Pasé mi infancia en La Habana de los 70, cuando todavía la ciudad refulgía escasos destellos de lo que una vez fue: una metrópoli moderna y pujante. Durante su vida republicana La Habana llegó a contener en ella la calidad y la fibra de una gran urbe; y la calidez y la proximidad humanas que muchas veces se echa en falta en las ciudades ultramodernas. De jovencita, caminar por mi barrio, El Vedado, me provocaba un goce especial. Era salir por el simple placer de andar. Pararme frente al mar y sentir en mi rostro el escozor del salitre. Perderme en sus recodos y dejarme llevar por sus calles, aceras y parques, que parecían guiar meticulosamente los pasos de los caminantes. ¿Cómo puede un simple paseo suscitar tanto bienestar y familiaridad?
Pero ya para entonces La Habana se había amurallado para emprender un viaje asíncrono hacia la negación de su esencia, de su historia y de sus tradiciones; que inevitablemente conduciría a la implosión de la que hoy somos testigos. Pasando los años y desde el otro lado del Atlántico, he visto envejecer a La Habana con la intensidad de una diva que ha vivido muy de prisa hasta morir prematuramente.

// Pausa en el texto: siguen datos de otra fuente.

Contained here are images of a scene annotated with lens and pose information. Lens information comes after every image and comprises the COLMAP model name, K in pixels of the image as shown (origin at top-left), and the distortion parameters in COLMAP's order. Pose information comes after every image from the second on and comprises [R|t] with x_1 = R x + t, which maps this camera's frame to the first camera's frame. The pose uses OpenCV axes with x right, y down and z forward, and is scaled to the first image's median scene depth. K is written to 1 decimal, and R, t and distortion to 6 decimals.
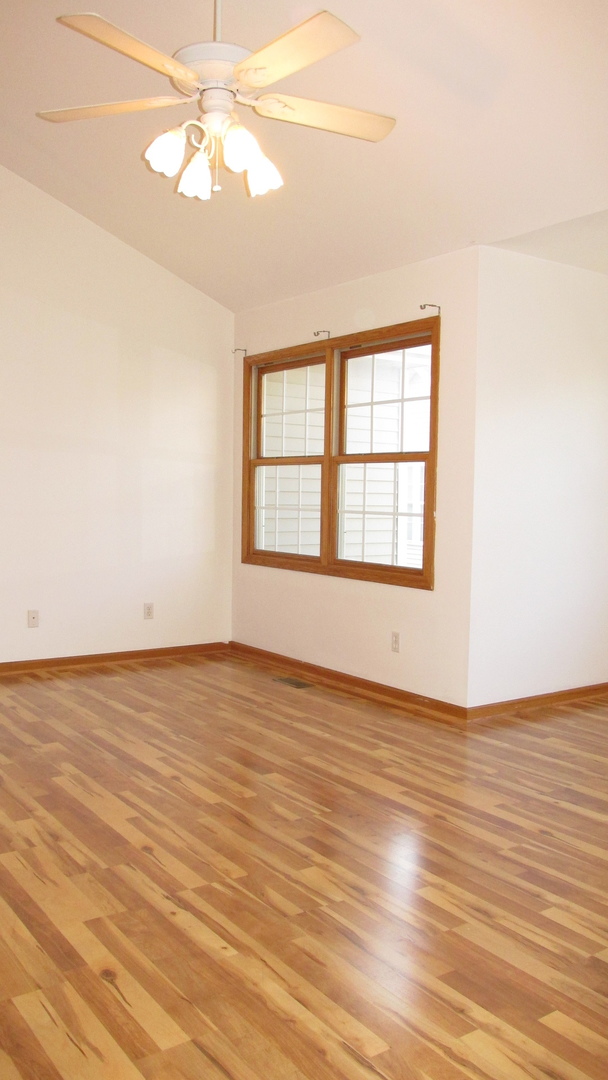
lens RADIAL K [[894.6, 0, 304.7], [0, 894.6, 532.6], [0, 0, 1]] dist [-0.040006, 0.015815]
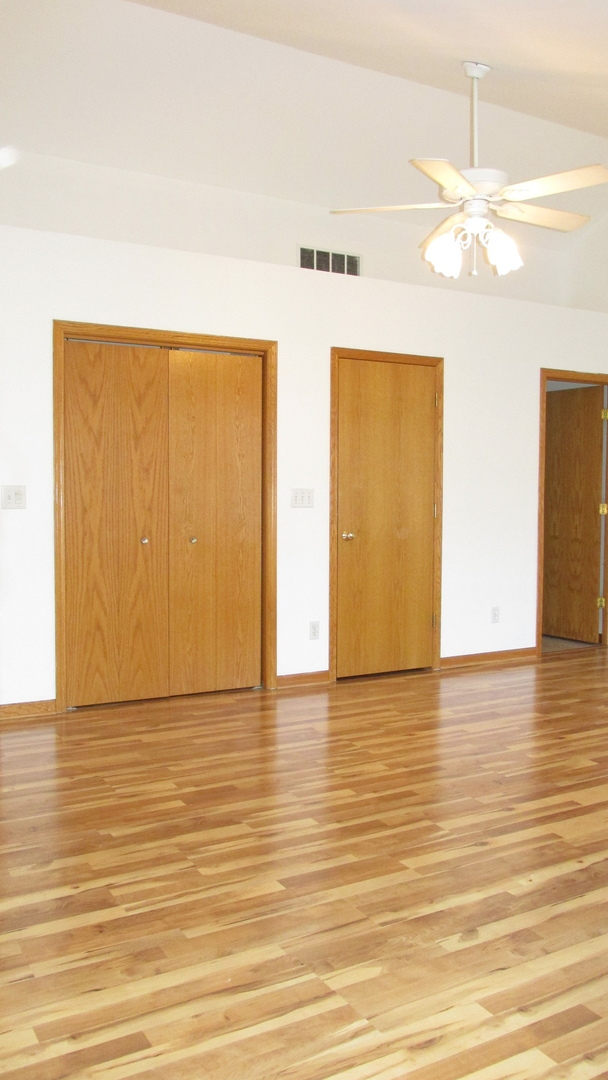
lens RADIAL K [[894.6, 0, 304.7], [0, 894.6, 532.6], [0, 0, 1]] dist [-0.040006, 0.015815]
pose [[-0.090712, 0.028976, -0.995456, 1.039337], [-0.048015, 0.998287, 0.033434, -0.024908], [0.994719, 0.050829, -0.089166, 0.721398]]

A 503 años de su fundación, La Habana es una doncella desgastada, desfigurada, mutilada por el desdén y la corrupción de quienes la administran; y por la ignorancia y la impasibilidad de quienes la habitan.
Hoy hablo con pesar de La Habana en pretérito irrecuperable. Aquellos lugares tan entrañables para mí, que eran parte inseparable de mi realidad, como el Parque Deportivo José Martí, han dejado de ser, para convertirse en sombra de lo que fueron. Los habaneros consumen su existencia entre colas y escombros; circundados por sombras de hormigón, que no les protegen ni de la lluvia, ni del viento, ni del sol, sino que se alzan como monumentos a la inacción, a la irracionalidad y al desafecto hacia ellos mismos.
La Habana se deshace, se va desvaneciendo como un castillo de arena expuesto a un vendaval. Harta de la indiferencia y agotada de sí misma, se desprende de sus edificios, de sus avenidas; y también de sus habitantes, que cada vez más huyen despavoridamente de ella, como polizones en un navío que pronto tocará fondo.
Para entonces solo quedarán sombras de hormigón, erectas, como vestigios de una hermosa ciudad que se ha perdido.